Lights Camera Action: Stevan Riley

Lights Camera Action: Stevan Riley

When Stevan Riley was approached by an English producer to work on a documentary on the legend that was Brando, he was both excited and sceptic. The work was going to be monumental as he was to gain access to an immense archive on the actor, but the challenge was to leave a directorial signature by creating something path-breaking. The archive collection consisted of several audio tapes and video recordings. A momentary ambitious outburst made him propose for a unique approach where every single word would be uttered by Marlon Brando himself, and he would tell his own story with slight assistance from radio recordings of certain other pieces in news from the same time. Excerpts from the chat...

FHM: Are you a Marlon Brando fan?

Stevan Riley: I loved all the great movies that he was in. I saw Apocalypse Now when I was a kid, Godfather, Last Tango in Paris and those kinds... And I understood that Marlon Brando was the real deal when it came to acting. But I wasn’t much of a fan beyond that. When the film came my way (Listen to me Marlon) from this producer in London that I’d worked with earlier, he asked me if I’d fancy doing a movie on Marlon Brando. They were close to getting participation from the estate (where Marlon Brando lived). The estate was going to hand over their archive material. I came in to develop a creative approach and script and also direct it.

So, in the process of researching on him did you change your perception towards him?

There was a big worry actually. There wasn’t a compulsion, a necessity to celebrate him and I hoped that I could. I didn’t know who the guy was. I’d read some stuff and if I believed what was written of him (that I’d read) he’d be quite a hateful character... by some accounts. But by researches, through stages of reading books and all the material from the archive, I could understand him a lot better. And I liked him, quite a lot actually, in the end. There was a friendship that I developed... He made me laugh, amused me and fascinated me. 

And scare you?

Not really... He’d go to dark places but only to analyse them. He wasn’t someone who just admitted darkness. He was someone who was trying to shun in light in the dark.

But eccentric for sure...

Yeah, nicely eccentric. Quirky and spontaneous too... all these things made him a great actor. Directors loved him because he’d give something different with every take. He’d just mix it up. He was unpredictable and that was exciting.

One thing that I read about him was that he didn’t like to cram his lines up. He’d have someone hold placards in front of him and he’d just read out the lines from them in front of the camera.

That’s interesting because there were different reasons at different times. He was quite a perfectionist and he did learn his lines, and I think he liked to have that board there just so that he could relax and not worry about forgetting them. He’d developed techniques where he could look from the corner of his eyes, remember the shape of his paragraph and it could give him triggers. It also gave the impression that he was searching for words, as we do in our everyday life. I think he would never go on a set without reading his lines. Another reason could be that even though he had a good memory, I don’t think he trusted it much.
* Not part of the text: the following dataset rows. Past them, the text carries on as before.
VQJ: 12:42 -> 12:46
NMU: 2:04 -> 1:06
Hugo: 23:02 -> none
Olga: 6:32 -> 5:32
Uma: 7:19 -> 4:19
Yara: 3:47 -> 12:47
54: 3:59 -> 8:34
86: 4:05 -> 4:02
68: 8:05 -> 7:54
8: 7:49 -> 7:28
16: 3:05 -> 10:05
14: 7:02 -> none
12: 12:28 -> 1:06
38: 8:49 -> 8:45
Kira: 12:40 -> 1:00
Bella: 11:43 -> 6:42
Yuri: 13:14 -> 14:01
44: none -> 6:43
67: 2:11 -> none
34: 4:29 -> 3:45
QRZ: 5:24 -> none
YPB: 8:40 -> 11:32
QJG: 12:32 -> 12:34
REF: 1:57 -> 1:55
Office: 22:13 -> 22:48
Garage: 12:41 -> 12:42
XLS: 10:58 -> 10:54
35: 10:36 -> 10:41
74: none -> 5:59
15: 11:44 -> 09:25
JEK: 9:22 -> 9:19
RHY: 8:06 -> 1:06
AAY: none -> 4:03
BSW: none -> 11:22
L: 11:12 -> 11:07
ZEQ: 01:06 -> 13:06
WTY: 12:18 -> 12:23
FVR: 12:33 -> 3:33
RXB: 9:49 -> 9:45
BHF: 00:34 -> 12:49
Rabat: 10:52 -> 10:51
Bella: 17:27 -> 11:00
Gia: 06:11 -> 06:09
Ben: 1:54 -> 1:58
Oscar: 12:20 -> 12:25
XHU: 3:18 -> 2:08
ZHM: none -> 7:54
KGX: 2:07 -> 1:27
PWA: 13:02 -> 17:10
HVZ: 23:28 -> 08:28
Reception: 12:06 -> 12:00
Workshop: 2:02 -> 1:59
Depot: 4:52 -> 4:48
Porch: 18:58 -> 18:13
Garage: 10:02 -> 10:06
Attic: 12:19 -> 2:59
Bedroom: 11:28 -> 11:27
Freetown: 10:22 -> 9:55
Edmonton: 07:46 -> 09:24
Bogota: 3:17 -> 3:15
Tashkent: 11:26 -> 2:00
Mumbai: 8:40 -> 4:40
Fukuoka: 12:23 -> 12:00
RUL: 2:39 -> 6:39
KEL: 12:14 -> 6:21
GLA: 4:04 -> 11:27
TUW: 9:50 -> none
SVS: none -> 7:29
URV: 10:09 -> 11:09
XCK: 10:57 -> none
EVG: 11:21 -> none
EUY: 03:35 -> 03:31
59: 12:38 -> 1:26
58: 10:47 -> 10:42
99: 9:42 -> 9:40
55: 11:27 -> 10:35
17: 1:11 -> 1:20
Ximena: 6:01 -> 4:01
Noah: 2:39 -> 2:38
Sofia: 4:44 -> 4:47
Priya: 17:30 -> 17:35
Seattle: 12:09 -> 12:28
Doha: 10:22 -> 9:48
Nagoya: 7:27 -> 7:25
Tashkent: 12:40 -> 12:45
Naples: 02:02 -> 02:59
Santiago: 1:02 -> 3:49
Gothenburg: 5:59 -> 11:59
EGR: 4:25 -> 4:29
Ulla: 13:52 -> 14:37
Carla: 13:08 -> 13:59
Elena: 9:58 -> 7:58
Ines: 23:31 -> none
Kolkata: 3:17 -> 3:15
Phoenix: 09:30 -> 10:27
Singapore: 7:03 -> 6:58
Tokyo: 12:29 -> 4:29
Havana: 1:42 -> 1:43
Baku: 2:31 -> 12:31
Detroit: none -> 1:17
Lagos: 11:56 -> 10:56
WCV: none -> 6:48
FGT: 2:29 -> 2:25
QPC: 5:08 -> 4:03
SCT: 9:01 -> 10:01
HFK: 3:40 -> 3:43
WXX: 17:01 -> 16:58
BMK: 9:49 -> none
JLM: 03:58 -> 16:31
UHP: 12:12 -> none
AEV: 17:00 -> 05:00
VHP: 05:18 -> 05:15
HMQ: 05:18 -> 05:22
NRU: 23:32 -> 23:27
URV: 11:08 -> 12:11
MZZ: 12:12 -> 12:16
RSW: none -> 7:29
But yeah, he posted stuff to people’s faces and all sorts of crazy things.

How long did it take for you to research all that?

I spent a good three-four months on pre-production... researching, meeting people and reading a lot of books, trying to establish a way to get all these tapes from the storage where Brando was staying. They privileged us with access to everything. There was also other stuff in the boxes. Brando collected all sorts of things. There were tapes in there, some of which I heard and I was the first person to listen to them and transcribe them in their entirety. The rush was on to get many other boxes opened with a lot of more tapes inside them.

At this stage did you have a plan how you’d like to direct the film, or were you just trying to get all the information that you could?

I was in an early gamble on this idea if Marlon could tell his own story entirely. We raised the finances on this idea but when the money came there was a bit of panic if that was actually possible. It was a lovely idea but we had to see if there was enough material available... the tapes. 

So, how long did you take to finally wind it up?

It was a long edit and took almost nine months. But the production period wasn’t that long. There were three months in pre-production, nine months in the edit, overlapping with the shoot in the end. So, in all, it took three months and a year. But it was intense.

Did you also get some tapes from elsewhere besides the property?

Loads of them. There was a huge archive search worldwide. In fact, we got in touch with every journalist that had ever interviewed him had tapes, his friends, archive houses, any place that he travelled. We also got in touch with TV stations and local radio stations. And we got a lot of stuff and photographs. That revealed a lot of information and we gradually got more and more confident that we have enough material to realise the ambition which was Brando doing a psychoanalysis of himself; Brando figuring out his own working. But there was a long moment when we had to rely on the audio. It was tricky, but thank God it was enough to put the pieces together.